Steps/Code to reproduce bug

Expected behavior It looks like cutlass' python wrapper expects all H100 machines to want to run with CUDA 12+. I see, for instance, the following:

https://github.com/NVIDIA/cutlass/blob/3a8c01a18b24c35b216922481ac762496720a99d/python/cutlass/emit/pytorch.py#L691-L694

But that isn't necessarily the case.

thakkarV commented 2 months ago

@jackkosaian

jackkosaian commented 2 months ago

Thanks for reporting this. I was able to reproduce this locally and resolve it with the following patch. Would you be willing to try this out?

diff --git a/python/cutlass/__init__.py b/python/cutlass/__init__.py
index dfc9b405..6b6130c4 100644
--- a/python/cutlass/__init__.py
+++ b/python/cutlass/__init__.py
@@ -57,6 +57,19 @@ CUTLASS_PATH = os.getenv("CUTLASS_PATH", cutlass_library.source_path)
 # Alias CUTLASS_PATH as source_path
 source_path = CUTLASS_PATH

+_NVCC_VERSION = None
+def nvcc_version():
+    global _NVCC_VERSION
+    if _NVCC_VERSION is None:
+        import subprocess
+
+        # Attempt to get NVCC version
+        result = subprocess.run(['nvcc', '--version'], capture_output=True)
+        if result.returncode != 0:
+            raise Exception('Unable to run `nvcc --version')
+        _NVCC_VERSION = str(result.stdout).split(" release ")[-1].split(",")[0]
+    return _NVCC_VERSION
+
 _CUDA_INSTALL_PATH = None
 def cuda_install_path():
     """
diff --git a/python/cutlass/backend/compiler.py b/python/cutlass/backend/compiler.py
index f52b1818..f08c1184 100644
--- a/python/cutlass/backend/compiler.py
+++ b/python/cutlass/backend/compiler.py
@@ -90,7 +90,7 @@ class CompilationOptions:
             opts.append(f"--include-path={incl}")

         arch_flag = f"-arch=sm_{self.arch}"
-        if self.arch == 90:
+        if self.arch == 90 and int(cutlass.nvcc_version().split('.')[0]) >= 12:
             arch_flag += "a"
         opts.append(arch_flag)

diff --git a/python/cutlass/library_defaults.py b/python/cutlass/library_defaults.py
index 7c16cc68..2a02f61c 100644
--- a/python/cutlass/library_defaults.py
+++ b/python/cutlass/library_defaults.py
@@ -51,6 +51,20 @@ _generator_ccs = [50, 60, 61, 70, 75, 80, 90]
 # Strip any additional information from the CUDA version
 _cuda_version = __version__.split("rc")[0]

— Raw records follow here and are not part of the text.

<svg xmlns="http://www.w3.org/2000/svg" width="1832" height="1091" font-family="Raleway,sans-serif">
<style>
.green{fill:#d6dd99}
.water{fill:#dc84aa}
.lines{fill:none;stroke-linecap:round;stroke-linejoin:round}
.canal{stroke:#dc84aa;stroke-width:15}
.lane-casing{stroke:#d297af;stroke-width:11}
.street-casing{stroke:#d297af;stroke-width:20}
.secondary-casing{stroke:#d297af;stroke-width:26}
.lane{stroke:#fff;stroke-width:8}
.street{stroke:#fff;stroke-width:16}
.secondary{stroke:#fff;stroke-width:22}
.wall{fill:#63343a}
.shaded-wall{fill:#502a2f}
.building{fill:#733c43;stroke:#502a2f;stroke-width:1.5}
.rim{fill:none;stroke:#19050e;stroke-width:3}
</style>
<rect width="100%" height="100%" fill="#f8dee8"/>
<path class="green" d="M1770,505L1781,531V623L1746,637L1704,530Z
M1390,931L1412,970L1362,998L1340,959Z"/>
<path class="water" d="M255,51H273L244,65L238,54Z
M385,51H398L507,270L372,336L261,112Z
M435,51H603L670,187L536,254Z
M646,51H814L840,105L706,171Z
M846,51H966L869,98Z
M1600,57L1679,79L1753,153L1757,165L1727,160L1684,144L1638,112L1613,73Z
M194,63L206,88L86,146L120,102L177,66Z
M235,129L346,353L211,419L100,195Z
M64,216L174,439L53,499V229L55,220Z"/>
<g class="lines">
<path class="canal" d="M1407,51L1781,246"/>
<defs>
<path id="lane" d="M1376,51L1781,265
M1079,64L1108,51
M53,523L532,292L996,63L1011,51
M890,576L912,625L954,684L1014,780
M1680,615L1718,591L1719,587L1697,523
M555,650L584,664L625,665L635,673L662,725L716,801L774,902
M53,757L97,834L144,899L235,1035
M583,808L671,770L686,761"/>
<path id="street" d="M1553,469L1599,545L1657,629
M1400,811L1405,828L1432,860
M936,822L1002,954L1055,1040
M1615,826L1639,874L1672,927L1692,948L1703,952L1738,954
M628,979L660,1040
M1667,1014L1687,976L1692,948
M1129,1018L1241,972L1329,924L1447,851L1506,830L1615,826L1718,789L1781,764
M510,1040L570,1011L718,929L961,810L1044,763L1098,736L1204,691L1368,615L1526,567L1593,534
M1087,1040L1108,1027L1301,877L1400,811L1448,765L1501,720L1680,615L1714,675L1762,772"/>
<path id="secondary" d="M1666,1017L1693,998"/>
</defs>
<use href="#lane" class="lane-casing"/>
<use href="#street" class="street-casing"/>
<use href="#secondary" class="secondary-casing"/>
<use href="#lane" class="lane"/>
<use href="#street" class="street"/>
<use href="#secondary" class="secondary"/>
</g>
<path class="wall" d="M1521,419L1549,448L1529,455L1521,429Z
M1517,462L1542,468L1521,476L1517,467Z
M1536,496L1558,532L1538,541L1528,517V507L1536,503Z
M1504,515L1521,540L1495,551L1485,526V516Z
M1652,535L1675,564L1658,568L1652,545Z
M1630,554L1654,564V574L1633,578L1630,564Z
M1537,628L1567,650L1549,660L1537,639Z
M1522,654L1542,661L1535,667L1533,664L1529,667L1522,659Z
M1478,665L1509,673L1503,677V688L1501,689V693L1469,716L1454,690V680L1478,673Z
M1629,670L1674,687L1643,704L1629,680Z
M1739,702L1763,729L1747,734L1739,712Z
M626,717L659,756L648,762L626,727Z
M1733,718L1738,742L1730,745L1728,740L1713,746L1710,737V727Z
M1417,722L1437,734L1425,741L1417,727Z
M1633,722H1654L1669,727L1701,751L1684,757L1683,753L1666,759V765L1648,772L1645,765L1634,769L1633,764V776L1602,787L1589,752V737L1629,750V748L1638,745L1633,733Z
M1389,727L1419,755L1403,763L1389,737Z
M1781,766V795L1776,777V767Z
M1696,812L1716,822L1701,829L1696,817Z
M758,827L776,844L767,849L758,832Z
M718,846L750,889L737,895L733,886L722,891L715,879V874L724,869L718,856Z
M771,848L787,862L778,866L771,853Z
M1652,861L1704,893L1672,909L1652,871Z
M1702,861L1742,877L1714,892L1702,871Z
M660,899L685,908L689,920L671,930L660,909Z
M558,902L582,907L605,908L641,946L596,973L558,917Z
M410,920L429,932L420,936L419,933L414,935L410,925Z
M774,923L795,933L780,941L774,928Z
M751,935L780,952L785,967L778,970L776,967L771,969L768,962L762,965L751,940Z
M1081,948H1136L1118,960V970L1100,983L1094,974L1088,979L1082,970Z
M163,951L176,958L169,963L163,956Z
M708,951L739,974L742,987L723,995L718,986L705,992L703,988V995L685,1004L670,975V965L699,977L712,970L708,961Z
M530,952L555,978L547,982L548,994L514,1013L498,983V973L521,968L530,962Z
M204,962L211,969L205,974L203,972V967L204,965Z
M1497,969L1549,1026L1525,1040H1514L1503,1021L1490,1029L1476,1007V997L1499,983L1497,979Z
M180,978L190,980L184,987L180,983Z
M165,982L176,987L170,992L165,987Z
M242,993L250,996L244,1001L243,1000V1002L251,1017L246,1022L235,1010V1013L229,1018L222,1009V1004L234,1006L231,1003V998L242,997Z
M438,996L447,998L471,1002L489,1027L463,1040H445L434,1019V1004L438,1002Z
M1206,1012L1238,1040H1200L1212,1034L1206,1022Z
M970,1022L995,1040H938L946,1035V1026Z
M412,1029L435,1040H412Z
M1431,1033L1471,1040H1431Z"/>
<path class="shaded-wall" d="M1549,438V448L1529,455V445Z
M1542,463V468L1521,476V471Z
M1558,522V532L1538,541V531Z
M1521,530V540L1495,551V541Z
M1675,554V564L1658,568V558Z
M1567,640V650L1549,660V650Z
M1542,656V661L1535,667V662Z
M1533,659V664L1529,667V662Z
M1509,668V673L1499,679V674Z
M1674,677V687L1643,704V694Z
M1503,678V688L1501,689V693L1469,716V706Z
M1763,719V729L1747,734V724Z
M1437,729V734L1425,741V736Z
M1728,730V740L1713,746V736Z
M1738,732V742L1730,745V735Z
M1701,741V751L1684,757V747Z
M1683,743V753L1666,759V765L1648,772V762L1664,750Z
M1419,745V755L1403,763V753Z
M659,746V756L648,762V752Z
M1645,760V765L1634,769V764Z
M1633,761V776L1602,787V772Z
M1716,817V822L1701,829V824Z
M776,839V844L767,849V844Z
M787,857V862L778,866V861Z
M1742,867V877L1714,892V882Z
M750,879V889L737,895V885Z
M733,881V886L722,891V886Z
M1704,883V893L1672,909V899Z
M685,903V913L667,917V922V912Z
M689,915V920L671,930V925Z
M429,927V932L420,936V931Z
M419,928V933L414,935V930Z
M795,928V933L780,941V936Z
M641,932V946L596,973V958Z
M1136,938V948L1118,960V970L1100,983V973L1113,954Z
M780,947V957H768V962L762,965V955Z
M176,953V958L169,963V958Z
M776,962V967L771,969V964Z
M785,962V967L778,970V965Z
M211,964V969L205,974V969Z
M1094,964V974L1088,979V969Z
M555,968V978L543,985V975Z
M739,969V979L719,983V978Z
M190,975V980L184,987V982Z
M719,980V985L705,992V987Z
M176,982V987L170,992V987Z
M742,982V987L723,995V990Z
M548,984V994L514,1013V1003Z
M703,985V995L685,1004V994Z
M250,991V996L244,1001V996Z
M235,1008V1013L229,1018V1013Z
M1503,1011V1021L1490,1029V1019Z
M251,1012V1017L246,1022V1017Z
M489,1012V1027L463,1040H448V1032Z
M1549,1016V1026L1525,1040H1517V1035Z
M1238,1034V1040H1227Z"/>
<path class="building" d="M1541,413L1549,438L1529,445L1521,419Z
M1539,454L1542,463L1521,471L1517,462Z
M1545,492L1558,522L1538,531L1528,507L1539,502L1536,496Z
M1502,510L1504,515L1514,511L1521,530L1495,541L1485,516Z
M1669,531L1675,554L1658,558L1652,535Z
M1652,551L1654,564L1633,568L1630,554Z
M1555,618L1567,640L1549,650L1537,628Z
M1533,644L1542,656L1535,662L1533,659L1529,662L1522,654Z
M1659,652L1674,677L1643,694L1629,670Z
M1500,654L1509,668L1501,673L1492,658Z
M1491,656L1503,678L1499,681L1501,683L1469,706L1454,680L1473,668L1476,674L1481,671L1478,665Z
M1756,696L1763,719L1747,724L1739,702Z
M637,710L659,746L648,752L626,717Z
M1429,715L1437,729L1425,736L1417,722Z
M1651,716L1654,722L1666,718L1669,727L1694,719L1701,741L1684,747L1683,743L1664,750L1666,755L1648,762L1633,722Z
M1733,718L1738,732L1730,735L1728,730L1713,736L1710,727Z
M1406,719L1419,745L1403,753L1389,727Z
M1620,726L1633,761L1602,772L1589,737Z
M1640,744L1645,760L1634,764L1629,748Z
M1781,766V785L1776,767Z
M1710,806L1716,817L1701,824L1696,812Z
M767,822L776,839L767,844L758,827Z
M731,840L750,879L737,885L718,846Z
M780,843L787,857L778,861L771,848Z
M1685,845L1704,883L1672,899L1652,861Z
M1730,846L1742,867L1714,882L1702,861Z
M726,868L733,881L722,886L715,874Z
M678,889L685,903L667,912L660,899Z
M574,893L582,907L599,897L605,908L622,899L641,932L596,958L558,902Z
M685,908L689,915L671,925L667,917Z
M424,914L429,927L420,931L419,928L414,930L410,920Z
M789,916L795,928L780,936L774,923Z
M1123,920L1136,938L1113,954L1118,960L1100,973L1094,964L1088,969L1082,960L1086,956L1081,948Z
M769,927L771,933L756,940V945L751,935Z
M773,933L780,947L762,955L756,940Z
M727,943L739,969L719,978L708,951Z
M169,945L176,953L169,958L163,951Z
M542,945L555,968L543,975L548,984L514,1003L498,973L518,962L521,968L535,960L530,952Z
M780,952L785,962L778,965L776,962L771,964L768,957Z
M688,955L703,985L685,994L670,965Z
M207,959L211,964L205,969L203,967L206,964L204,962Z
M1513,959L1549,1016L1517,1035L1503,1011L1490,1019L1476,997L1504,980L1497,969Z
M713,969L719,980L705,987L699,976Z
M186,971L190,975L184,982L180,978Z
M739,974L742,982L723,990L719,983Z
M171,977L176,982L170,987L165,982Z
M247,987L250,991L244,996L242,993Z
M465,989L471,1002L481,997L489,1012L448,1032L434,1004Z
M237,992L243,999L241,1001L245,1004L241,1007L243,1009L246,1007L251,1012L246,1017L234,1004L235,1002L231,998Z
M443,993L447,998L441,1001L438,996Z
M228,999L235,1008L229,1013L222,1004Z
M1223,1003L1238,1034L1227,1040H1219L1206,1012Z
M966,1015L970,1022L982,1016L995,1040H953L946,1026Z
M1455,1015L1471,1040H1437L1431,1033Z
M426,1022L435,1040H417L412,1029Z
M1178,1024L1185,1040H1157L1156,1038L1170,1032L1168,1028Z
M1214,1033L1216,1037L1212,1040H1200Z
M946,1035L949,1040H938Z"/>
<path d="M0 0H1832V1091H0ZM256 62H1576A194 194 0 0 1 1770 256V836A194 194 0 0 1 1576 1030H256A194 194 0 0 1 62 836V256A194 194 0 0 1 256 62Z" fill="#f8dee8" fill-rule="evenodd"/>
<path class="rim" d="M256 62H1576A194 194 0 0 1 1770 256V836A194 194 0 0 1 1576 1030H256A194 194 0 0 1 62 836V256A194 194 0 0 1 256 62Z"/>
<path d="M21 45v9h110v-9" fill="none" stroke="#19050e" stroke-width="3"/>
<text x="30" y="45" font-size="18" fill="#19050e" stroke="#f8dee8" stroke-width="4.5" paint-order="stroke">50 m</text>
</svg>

+# Check that Python CUDA version exceeds NVCC version
+_nvcc_version = cutlass.nvcc_version()
+_cuda_list = _cuda_version.split('.')
+_nvcc_list = _cuda_version.split('.')
+for val_cuda, val_nvcc in zip(_cuda_list, _nvcc_list):
+    if int(val_cuda) < int(val_nvcc):
+        raise Exception(f"Python CUDA version of {_cuda_version} must be greater than or equal to NVCC version of {_nvcc_version}")
+
+if len(_nvcc_list) > len(_cuda_list):
+    if len(_nvcc_list) != len(_cuda_list) + 1:
+        raise Exception(f"Malformatted NVCC version of {_nvcc_version}")
+    if _nvcc_list[:-1] == _cuda_list and int(_nvcc_list[-1]) != 0:
+        raise Exception(f"Python CUDA version of {_cuda_version} must be greater than or equal to NVCC version of {_nvcc_version}")
+

 class KernelsForDataType:
     """
@@ -278,7 +292,7 @@ class ArchOptions:
         ]
         manifest_args = cutlass_library.generator.define_parser().parse_args(args)
         manifest = cutlass_library.manifest.Manifest(manifest_args)
-        generate_function(manifest, _cuda_version)
+        generate_function(manifest, _nvcc_version)

         if operation_kind not in manifest.operations:
             # No kernels generated for this architecture, this could be because the CUDA
joerowell commented 2 months ago

Hi: thanks for the diff. I can confirm that it fixes the issue on my side.

github-actions[bot] commented 1 month ago

This issue has been labeled inactive-30d due to no recent activity in the past 30 days. Please close this issue if no further response or action is needed. Otherwise, please respond with a comment indicating any updates or changes to the original issue and/or confirm this issue still needs to be addressed. This issue will be labeled inactive-90d if there is no activity in the next 60 days.